Claire Louise Nicholas (; born 8 September 1986) is a Welsh cricketer who currently plays for Wales, Western Storm and Welsh Fire. She plays as a right-arm off break bowler. She won two Women's Cricket Super Leagues with Western Storm, in 2017 and 2019.

Early and personal life
Nicholas was born Claire Louise Thomas on 8 September 1986 in Swansea, Wales. She has two children with her partner, Rachel. She also works as a teacher.

Domestic career
Nicholas made her debut for Wales in 2004, against Warwickshire in the County Challenge Cup. The following season, she appeared for Wales in the 2005 Women's European Championship. She was part of the Wales side that gained three consecutive promotions in the County Championship between 2008 and 2010, and took her maiden five-wicket haul in 2013, against Devon. In 2019, she was Wales' leading wicket-taker in the County Championship, with 10 wickets at an average of 17.70. She took seven wickets for the side in the 2022 Women's Twenty20 Cup, including taking 4/20 against Somerset.

*GIVEN PROBLEM 1*:
Summarize the Claire Nicholas biography in two sentences.
*GIVEN PROBLEM 2*:
Carry the Claire Nicholas biography forward from its last sentence.

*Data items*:
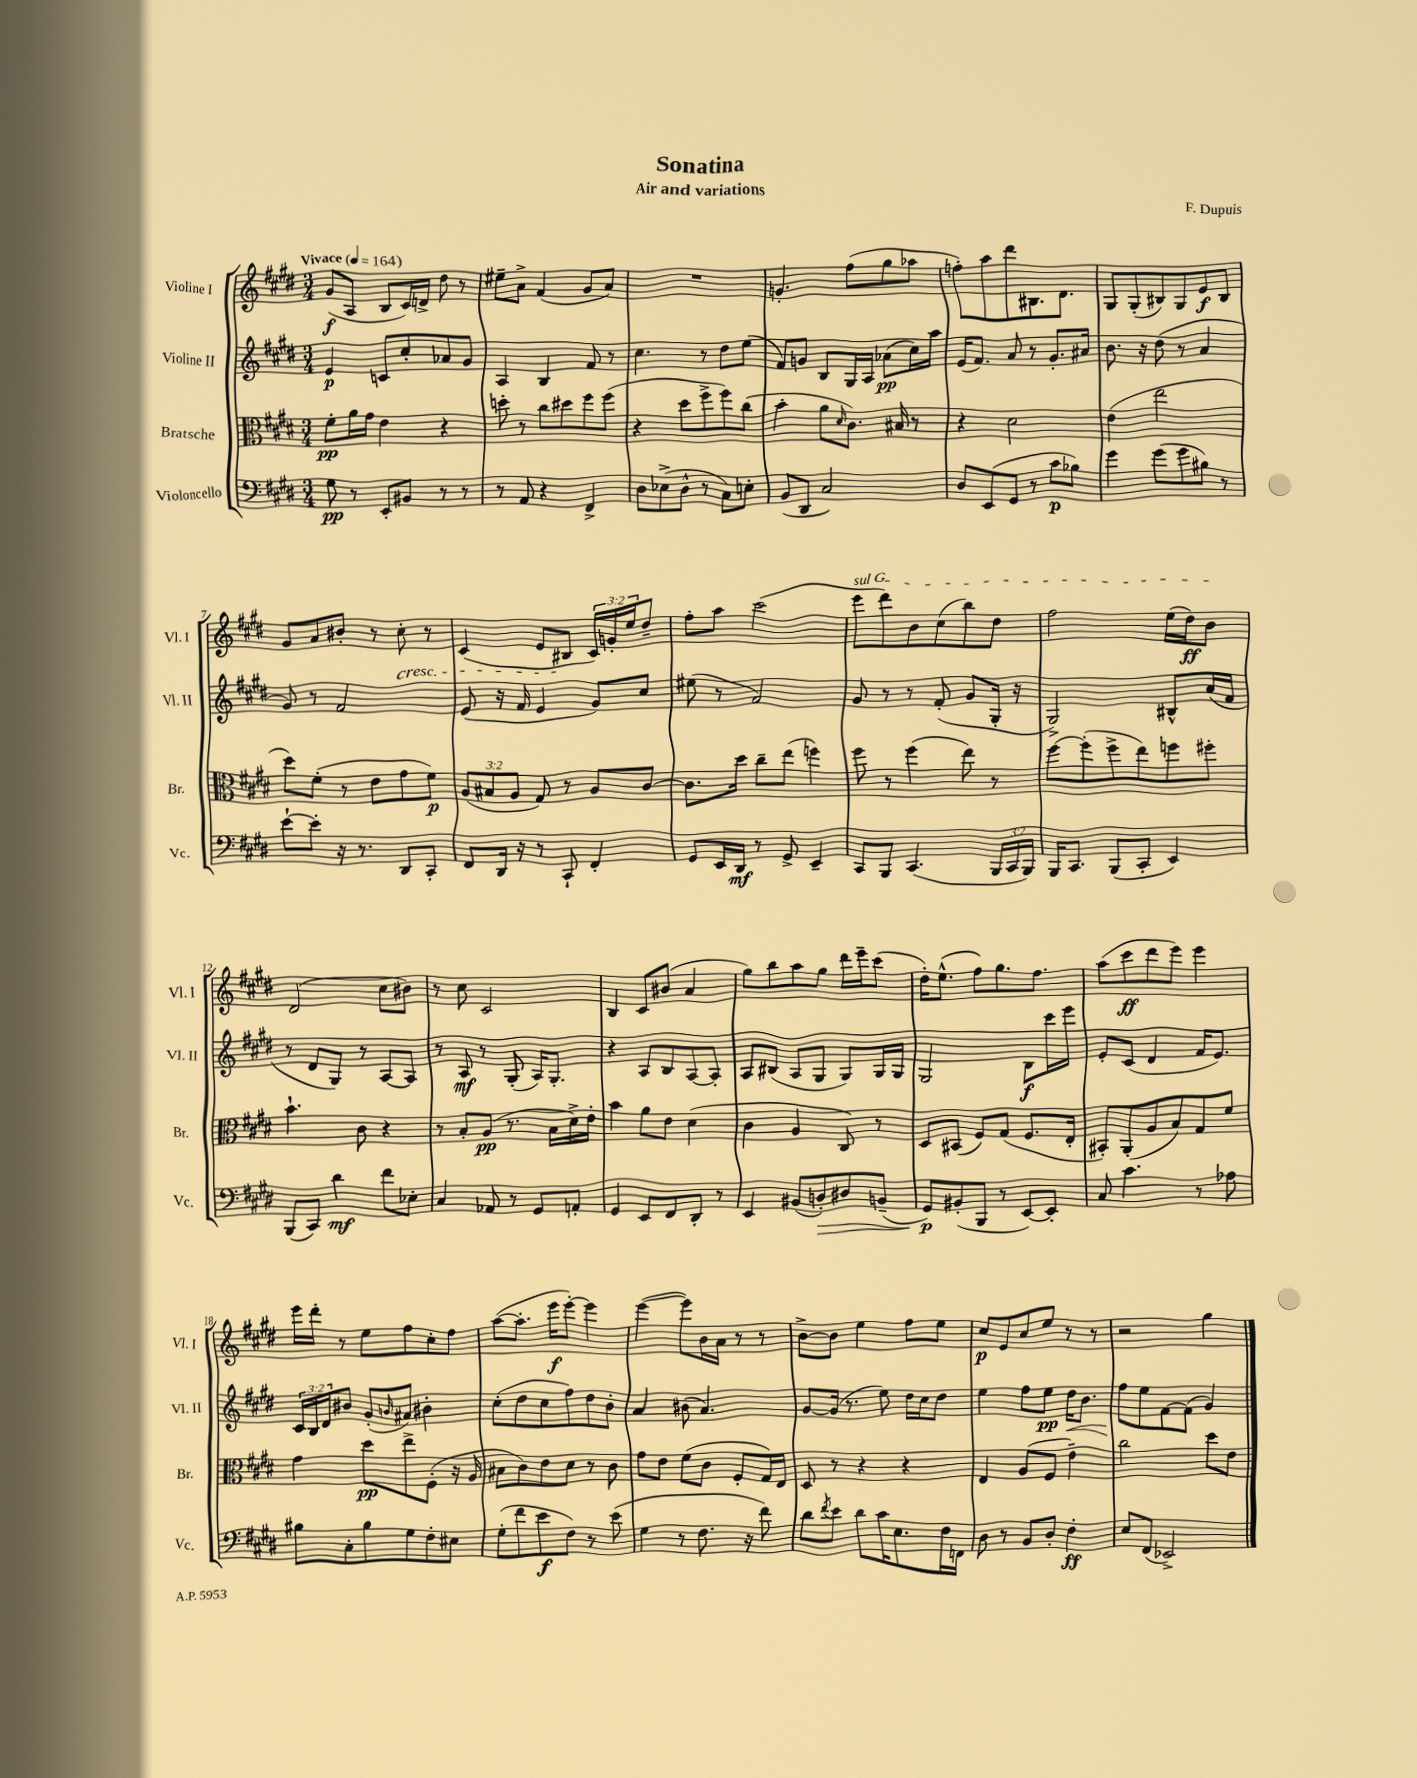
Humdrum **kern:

**kern	**kern	**kern	**kern
*staff4	*staff3	*staff2	*staff1
*clefF4	*clefC3	*clefG2	*clefG2
*k[f#c#g#d#]	*k[f#c#g#d#]	*k[f#c#g#d#]	*k[f#c#g#d#]
*M3/4	*M3/4	*M3/4	*M3/4
*MM164	*MM164	*MM164	*MM164
8G#	8f#'	4e	(8g#
8r	16a	.	8A
.	16g#	.	.
8EE'	4e	8c	8B
8BB#	.	8cc#'	16c#)
.	.	.	16d^
8r	4r	8a-	8dd#
8r	.	8g#	8r
=	=	=	=
8r	8dd'	4A	8ee#~
8AA	8r	.	8a^
4r	8cc#	4B	(4f#
.	8dd#	.	.
4FF#^	8ff#	8f#	8g#
.	(8ff#	8r	8a)
=	=	=	=
8D#	4r	4.cc#	2.r
(8E-^	.	.	.
8D#^^	8dd#	.	.
8r	8ff#^	8r	.
8C#)	8ff#)	8dd#	.
8E'	(8cc#	(8ee	.
=	=	=	=
(8BB	4b'	8f#)	4.g'
8DD#	.	8g	.
2C#)	8a	8B	.
.	16qqd#	.	.
.	8.c#)	16G#	(8ff#
.	.	16A	.
.	.	(8a-	8gg#
.	16B#	.	.
.	8r	16cc#)	8aa-
.	.	16aa	.
=	=	=	=
8D#	4r	(16e	8ff')
.	.	8.f#)	.
(8EE	.	.	8aa
8GG#	2d#	8a	8ddd#
8r	.	8r	8.B#
8c#	.	8.g#'	.
.	.	.	8.d#
8B-)	.	.	.
.	.	16a#	.
=	=	=	=
4g#	(4e	8.b	8G#
.	.	.	(8G#'
.	.	16r	.
(8g#	2ee	(8dd#	8B#)
8g#	.	8r	8G#
8B#)	.	4a	8e
8r	.	.	8B#
=	=	=	=
[8e`	8dd#)	8g#)	8g#
8e']	(8f#'	8r	8a
16r	8r	2f#	8b#'
8.r	.	.	.
.	8e	.	8r
8DD#	8g#	.	8cc#'
8CC#'	8f#)	.	8r
=	=	=	=
8FF#	(12A	(8e	(4c#
.	12B#	.	.
16DD#	.	16r	.
.	12A	.	.
16r	.	16f#	.
8r	8G#)	4e	8e
8CC#`	8r	.	8B#
4FF#'	8A	8g#)	24c#)
.	.	.	24g'
.	.	.	24ee
.	[8c#	8cc#	8dd#~
=	=	=	=
8GG#	8.c#]	(8ee#	8ff#'
16EE	.	8r	8aa
16DD#	16dd#	.	.
8r	8cc#~	2f#)	(2ccc#
8GG#^	(8ee	.	.
4EE~	4ff)	.	.
=	=	=	=
8CC#	8ff#	8g#	8eee
8BBB	8r	8r	8ddd#)
(4.CC#	(4ff#	8r	8b
.	.	(8f#'	(8cc#
.	8ee)	8g#	8bb)
24BBB	8r	16G#'	8dd#
24CC#	.	.	.
.	.	16r	.
24BBB)	.	.	.
=	=	=	=
16BBB	[8ff#	2G#^)	2ff#
8.CC#	.	.	.
.	(8ff#']	.	.
(8BBB	8ff#^	.	.
8CC#'	8ee)	.	.
4EE)	8ff	8B#^^	(16ee
.	.	.	16dd#)
.	8ff#'	(16a	8b
.	.	16f#	.
=	=	=	=
(8BBB	4.b`	8r	(2d#
8CC#)	.	8d#	.
4d#	.	8G#)	.
.	8c#	8r	.
8f#	4r	[8A	8cc#
8E-'	.	8A]	8b#)
=	=	=	=
4C#	8r	8r	8r
.	8B'	8A	8cc#
8AA-	(8A	8r	2c#
8r	8.r	(8G#'	.
8GG#	.	16A)	.
.	16B	8.G#'	.
8AA'	16d#^)	.	.
.	16e'	.	.
=	=	=	=
4GG#	4b	4r	4B
8EE	8a	8A	8c#
8FF#	8e	8B	(8b#
8DD#'	(4d#	[8A	4a
8r	.	8A']	.
=	=	=	=
4EE	4c#	8A	8gg#)
.	.	(8B#	8bb
(8BB#	4A	8A	8aa
8D')	.	8G#	8gg#
8D#	8C#)	8G#)	16ddd#
.	.	.	16eee~
(8BB~	8r	16G#	(8ccc#
.	.	16G#	.
=	=	=	=
8GG#)	8D#	2G#	16dd#')
.	.	.	(8.ee^^
(8BB#'	(8BB#	.	.
8BBB	8F#)	.	8ff#)
8r	(8G#	.	8.gg#
[8EE)	8.F#	8B	.
.	.	.	8.ff#
8EE']	.	16ccc#	.
.	16E'	16eee	.
=	=	=	=
8C#	8BB#')	8e'	(8aa
4.c#	(8AA'	(8c#	8ccc#
.	8A	4d#	8ddd#
.	8B)	.	8eee)
8r	8G#	16f#	4eee
.	.	8.e)	.
8A-	8f#	.	.
=	=	=	=
8B#	4g#	24c#	16eee
.	.	24B	.
.	.	.	16ddd#'
.	.	24d#	.
8C#'	.	8b#	8r
8B#	8dd#	(8g#'	8ee
.	.	16qqb	.
8G#	8ee^	8a#)	8ff#
8F#'	(8F#'	4b#'	8cc#'
8E#	16r	.	8ff#
.	16A	.	.
=	=	=	=
(8G#'	8B#	(8cc#'	([8aa
8f#	8c#)	8dd#	8.aa']
8e	8e	8cc#	.
.	.	.	16eee
8F#)	8d#	8ff#)	[8eee')
8r	8r	8dd#	4eee]
(8e	8c#	8b'	.
=	=	=	=
4G#	8g#	4a	([4eee
.	8e	.	.
8r	(8f#	(8b#	8eee])
8.F#	8c#	4.a)	16b
.	.	.	16a
.	8F#'	.	8r
16r	.	.	.
8f#)	16G#)	.	8r
.	16E	.	.
=	=	=	=
8d#	8D#	[8g#	[8b^
8qf#	.	.	.
8e	8r	(16g#]	8b]
.	.	8.r	.
8d#	4r	.	4ee
16c#	.	8ee)	.
8.E	.	.	.
.	4r	16dd#	8ff#
.	.	16cc#	.
16F#	.	8dd#	8ee
16FF	.	.	.
=	=	=	=
8D#	4E	4ee	8cc#
8r	.	.	8e
8BB	(8A	8ff#	8cc#
8D#'	8F#	8ee	8ee
4F#'	4e~)	16dd#	8r
.	.	8.b	.
.	.	.	8r
=	=	=	=
8E	2cc#	8ff#	2r
(8FF#	.	8ee	.
2EE-^)	.	[8f#	.
.	.	(8f#]	.
.	8dd#	4g#)	4gg#
.	8e	.	.
==	==	==	==
*-	*-	*-	*-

*FINAL ANSWER 1*:
Claire Louise Nicholas, born in Swansea, Wales, on 8 September 1986, is a Welsh right-arm off break bowler who plays for Wales, Western Storm and Welsh Fire, and she won two Women's Cricket Super Leagues with Western Storm. After debuting for Wales in 2004, she was part of the side that gained three consecutive County Championship promotions between 2008 and 2010, and she was Wales' leading wicket-taker in the 2019 County Championship.

*FINAL ANSWER 2*:
Nicholas also played for Western Storm in the Women's Cricket Super League between 2017 and 2019. Nicholas was a key bowler throughout the three seasons, taking 27 wickets at an average of 21.33, with a best of 3/11 against Lancashire Thunder in 2018. Storm won the WCSL twice whilst Nicholas was part of the team, in 2017 and 2019.

In 2020, Nicholas continued to play for Western Storm in the Rachael Heyhoe Flint Trophy. She appeared in three matches, taking two wickets at an average of 44.50. She signed to play for Welsh Fire in The Hundred in 2021, but withdrew as she was due to give birth that summer. She was also not named in the initial Western Storm squad for the 2021 season for the same reason. In August 2021, Nicholas returned to the Western Storm squad, and played her first match of the season in the Charlotte Edwards Cup against North West Thunder. She played four matches overall for the side in 2021, taking 3 wickets in the Rachael Heyhoe Flint Trophy and 2 in the Charlotte Edwards Cup. In 2022, Nicholas was Western Storm's joint-leading wicket-taker in the Charlotte Edwards Cup, with six wickets at an average of 17.50, as well as taking three wickets in the Rachael Heyhoe Flint Trophy. She was also the leading wicket-taker for Welsh Fire in The Hundred, with six wickets at an average of 16.50.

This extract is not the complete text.